▶ _Text_:
About
BENJAMIN ALESHIRE grew up in rural Vermont, and spent most of the past decade based in New Orleans, making a living as a poet-for-hire with a manual typewriter and touring widely. His poetry and essays have been published in The Times of London, Southern Review, Boston Review, Iowa Review, Lit Hub, and elsewhere. Ben received a James Merrill fellowship from the VT Studio Center, a waiter-scholarship from the Bread Loaf (where he was a member of the infamous "Waiter Rebellion" of 2016); a Creation Grant from the VT Arts Council, and a Goldwater Fellowship from New York University.
To book Aleshire for private events, festivals, etc, contact his events agent Lisa Giordano here. Previous clients include Princeton University, the House of Yes, Bernie Sanders, The Bellagio Las Vegas, Shakespeare & Co in Paris, the Troubadour London, Sir Tom Stoppard, and Jimmy Page.
An excerpt of his novel-in-progress, POET FOR HIRE, was published at Lit Hub. The first chapter was selected by Nathaniel Rich as the winner of the 2019 Words & Music Prize, and the full manuscript was chosen by Andrei Codrescu as runner-up for the 2019 Faulkner-Wisdom Prize. He is currently seeking representation.
His work as a poet and musician has been featured in El Mundo, (Spain,) NEON Magazin (Germany), The Havana Times (Cuba), La Repubblica (Italy), NPR Boston, SPIN, and USA Today. In 2018, The Times of London broke with 233 years of their editorial history to invite Aleshire to contribute a poem for the first time as a leading article. "Summer Violence" appeared in conjunction with a Page 3 feature article, published during his stint as a poet-for-hire at the Edinburgh Fringe Festival. Other work has appeared or is forthcoming in Southern Review, Iowa Review, Boston Review, North American Review, Los Angeles Review, Adroit, Meridian, DIAGRAM, Crab Orchard Review, Poetry East, Rattle, Cortland Review, London Magazine, Green Mountains Review, Barrow Street, and others.
TL;DR
As the founding editor and publisher of Honeybee Press (2009-2015) Aleshire's letterpress broadsides and books have been acquired by the Special Collections of Yale University, the University of Vermont, and St. Lawrence University. He was awarded a Creation Grant from the Vermont Arts Council, as well as the Chighizola Poetry Prize from the University of New Orleans. Currently Ben serves as a freelance book reviewer for Seven Days newspaper, as poetry co-editor for Brazenhead Review in NYC, and as a contributing editor for the Green Mountains Review.

▶ _What to do_: Please name the university that awarded Aleshire the Chighizola Poetry Prize, according to the About text above.

▶ _Extracted entries_:
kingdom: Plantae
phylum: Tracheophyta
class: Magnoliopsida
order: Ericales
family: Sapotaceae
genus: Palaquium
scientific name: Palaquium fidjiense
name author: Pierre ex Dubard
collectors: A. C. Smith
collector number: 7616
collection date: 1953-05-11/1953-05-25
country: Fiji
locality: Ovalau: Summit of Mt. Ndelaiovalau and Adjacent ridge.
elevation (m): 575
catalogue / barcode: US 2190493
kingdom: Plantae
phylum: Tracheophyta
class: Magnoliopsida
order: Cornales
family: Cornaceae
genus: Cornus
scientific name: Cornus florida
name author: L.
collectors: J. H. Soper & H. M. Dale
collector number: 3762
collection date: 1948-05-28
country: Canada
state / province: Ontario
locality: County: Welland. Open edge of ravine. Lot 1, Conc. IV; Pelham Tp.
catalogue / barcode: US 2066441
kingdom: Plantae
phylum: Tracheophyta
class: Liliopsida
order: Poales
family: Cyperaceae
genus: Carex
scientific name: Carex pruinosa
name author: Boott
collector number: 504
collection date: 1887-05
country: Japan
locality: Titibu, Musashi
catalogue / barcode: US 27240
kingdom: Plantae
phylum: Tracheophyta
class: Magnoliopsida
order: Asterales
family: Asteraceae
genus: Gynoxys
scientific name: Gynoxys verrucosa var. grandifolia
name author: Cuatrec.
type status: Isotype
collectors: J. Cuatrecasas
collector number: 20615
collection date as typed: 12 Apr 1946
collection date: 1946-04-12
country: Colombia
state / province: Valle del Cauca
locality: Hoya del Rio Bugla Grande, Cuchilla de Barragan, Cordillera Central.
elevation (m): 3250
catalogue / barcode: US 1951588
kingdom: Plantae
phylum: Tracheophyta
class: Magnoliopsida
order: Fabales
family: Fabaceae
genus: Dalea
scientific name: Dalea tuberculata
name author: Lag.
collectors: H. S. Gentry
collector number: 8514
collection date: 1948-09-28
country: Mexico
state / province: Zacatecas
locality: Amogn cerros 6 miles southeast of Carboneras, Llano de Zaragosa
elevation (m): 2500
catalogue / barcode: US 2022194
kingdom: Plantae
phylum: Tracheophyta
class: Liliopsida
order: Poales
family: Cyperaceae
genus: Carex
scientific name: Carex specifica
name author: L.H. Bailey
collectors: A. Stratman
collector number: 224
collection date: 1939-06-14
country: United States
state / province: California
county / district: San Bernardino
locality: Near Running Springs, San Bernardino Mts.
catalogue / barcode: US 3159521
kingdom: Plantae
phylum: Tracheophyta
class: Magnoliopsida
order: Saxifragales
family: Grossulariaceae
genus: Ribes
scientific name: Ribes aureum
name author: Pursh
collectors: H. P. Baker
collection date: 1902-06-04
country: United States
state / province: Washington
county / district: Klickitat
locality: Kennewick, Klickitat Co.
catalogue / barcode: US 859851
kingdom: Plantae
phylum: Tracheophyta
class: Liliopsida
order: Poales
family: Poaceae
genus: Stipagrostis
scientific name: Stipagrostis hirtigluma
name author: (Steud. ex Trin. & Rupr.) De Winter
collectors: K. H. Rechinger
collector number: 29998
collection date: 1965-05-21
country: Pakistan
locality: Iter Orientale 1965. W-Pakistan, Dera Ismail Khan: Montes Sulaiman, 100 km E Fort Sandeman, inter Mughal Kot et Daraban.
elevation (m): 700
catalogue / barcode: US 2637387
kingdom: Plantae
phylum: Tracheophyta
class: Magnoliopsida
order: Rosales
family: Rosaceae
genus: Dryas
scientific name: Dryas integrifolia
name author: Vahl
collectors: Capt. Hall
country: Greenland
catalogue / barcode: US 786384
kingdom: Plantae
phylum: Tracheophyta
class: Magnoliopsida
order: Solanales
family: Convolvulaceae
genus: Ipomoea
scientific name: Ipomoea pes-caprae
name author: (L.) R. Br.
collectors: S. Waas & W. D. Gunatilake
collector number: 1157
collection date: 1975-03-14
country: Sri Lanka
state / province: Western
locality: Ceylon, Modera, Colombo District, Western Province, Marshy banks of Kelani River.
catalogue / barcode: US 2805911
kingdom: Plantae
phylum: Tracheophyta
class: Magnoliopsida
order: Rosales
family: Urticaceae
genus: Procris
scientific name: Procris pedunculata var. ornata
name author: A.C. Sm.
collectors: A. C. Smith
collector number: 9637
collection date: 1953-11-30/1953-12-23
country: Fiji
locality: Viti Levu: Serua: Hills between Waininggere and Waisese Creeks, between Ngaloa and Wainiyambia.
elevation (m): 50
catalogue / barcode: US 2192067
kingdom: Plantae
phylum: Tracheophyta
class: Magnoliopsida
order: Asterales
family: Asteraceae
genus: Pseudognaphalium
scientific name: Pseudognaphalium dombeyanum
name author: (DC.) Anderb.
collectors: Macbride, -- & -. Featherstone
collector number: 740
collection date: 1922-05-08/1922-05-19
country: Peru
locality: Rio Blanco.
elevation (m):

▶ _Task response_: The University of New Orleans.